2. 新管理サービス「ハウスコム スマートシステム」をスタート
同社は2020年7月、入居者(賃借人)とオーナー(賃貸人)の双方を部屋単位で一括サポートする新サービス「ハウスコム スマートシステム」の提供を開始した。このサービスによって、入居者・オーナーとも、個別で契約する場合に必要となる煩雑な手続きが一度で済み、かつ全体の費用も抑えることができる。具体的には、入居者は保証人が不要となり、24時間コールセンターや緊急駆けつけサービスが利用できる。月額利用料は税込550円。オーナーは、滞納保証や原状回復費用保証、孤独死保険、早期解約違反の違約金等保証など様々なサービスがあり、月額管理料は税込1,100円。既に1,000部屋以上の登録があり、好調に滑り出した。オーナー向けのサービスの多様化の進展の一環としても注目したい。

::::::

> _課題の内容_
提示テキストから、「2. 新管理サービス「ハウスコム スマートシステム」をスタート」で始まり「展の一環としても注目したい。」で終わる部分を、両端の語句も含めて一字一句変えずに引用してください。 提示テキストだけを手がかりにして取り組んでください。

> _提供データ_

::::::

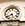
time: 5:40
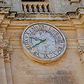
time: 9:39
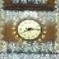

::::::

> _課題の解答_
2. 新管理サービス「ハウスコム スマートシステム」をスタート
同社は2020年7月、入居者(賃借人)とオーナー(賃貸人)の双方を部屋単位で一括サポートする新サービス「ハウスコム スマートシステム」の提供を開始した。このサービスによって、入居者・オーナーとも、個別で契約する場合に必要となる煩雑な手続きが一度で済み、かつ全体の費用も抑えることができる。具体的には、入居者は保証人が不要となり、24時間コールセンターや緊急駆けつけサービスが利用できる。月額利用料は税込550円。オーナーは、滞納保証や原状回復費用保証、孤独死保険、早期解約違反の違約金等保証など様々なサービスがあり、月額管理料は税込1,100円。既に1,000部屋以上の登録があり、好調に滑り出した。オーナー向けのサービスの多様化の進展の一環としても注目したい。